I am a science teacher at Dalkeith High and Elsie is a teacher too. I travel one mile to my work each day but my children travel one quarter of a mile to school.
We live in Mayfield. Every year we go to Land’s End for our summer holidays.
We have a Mercedes-Benz and a caravan too. My hobby is photography. Our children go to bed at eight o’clock.
I often watch Paul Temple on a Sunday night. I am writing a book about spies.
Our family is a happy one and I hope that if my children get married they will be happy too.

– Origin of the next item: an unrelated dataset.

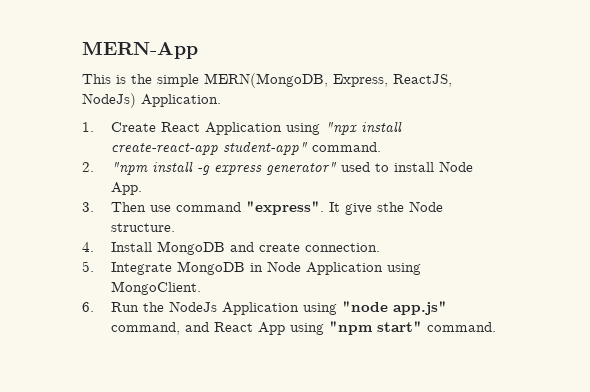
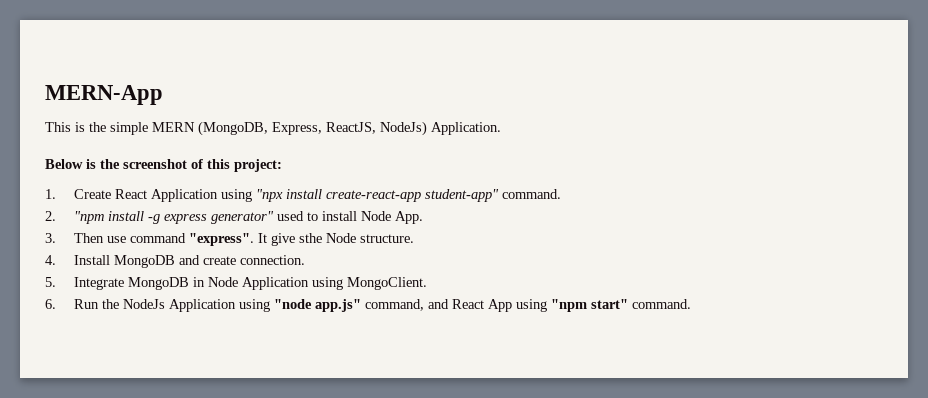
[204,73,328,88] MERN(MongoDB, -> [152,121,268,136] MERN (MongoDB,
(221, 100) none -> [45,159,282,172] // Below is the screenshot of this project:

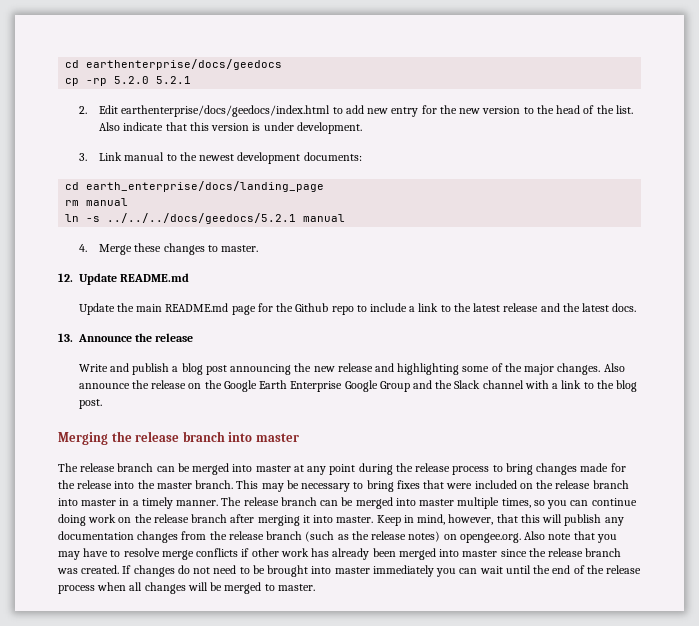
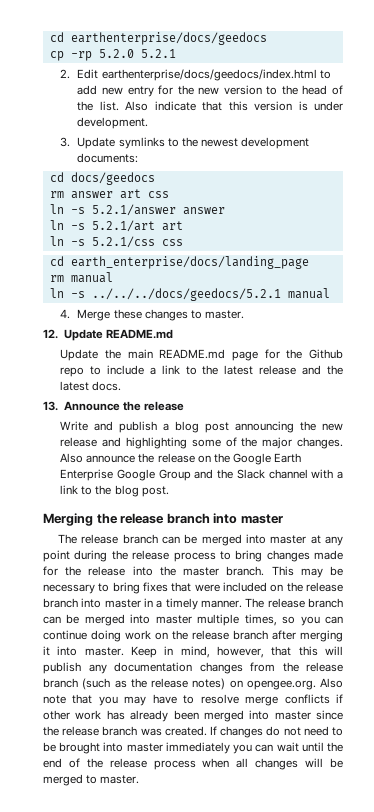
[99,152,165,161] Link manual -> [77,137,165,149] Update symlinks
(362, 156) none -> [49,172,155,185] [49,189,169,199] [49,204,225,216] [49,220,183,232] [49,236,183,248] // cd docs/geedocs // rm answer art css // ln -s 5.2.1/answer answer // ln -s 5.2.1/art art // ln -s 5.2.1/css css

that’s how I saw my life shaping up three decades ago. I based a lot of it on my father, who watched Paul Temple on a Sunday night and was writing a book about spies. We’d just bought a caravan in Dalkeith or Mayfield, so these places seemed suitably exotic locations for a future career.
I’m sure I picked Elsie as a name for my wife-to-be solely because there was no one in my primary class of that name whm I could be accused of fancying.
The reality is a wife not called Elsie, two children and nae dug. I got the science teacher bit right, though I’m sure that I saw myself as heading up a department, not that I knew what an APT was in those days.
I travel 17 miles to work each day and we live in Carluke. We have a Skoda and a Reliant instead of a Merc and have yet to go on holiday to Land’s End.
Am I disappointed in the way it all turned out? Merc-less, mutless and only able to fertilise one egg at a time? Not a bit.
It was brought home to me in the school car park a week or so ago. There had been a fall of snow, much of which had been conscientiously cleared away by the jannies. The faithful Favorit made light work of what was left, but a colleague was in wheel-spinning trouble.
The car pool guys helped her out, pausing to admire the German engineering and the three-pointed badge of her motor.
Yes, the tractionless Teuton was a Mercedes-Benz. If I had one now, I’d sell it and buy another Skoda.
Sometimes, what you get is better than what you wish for.
Gregor Steele asks: Paul Temple . . . who he?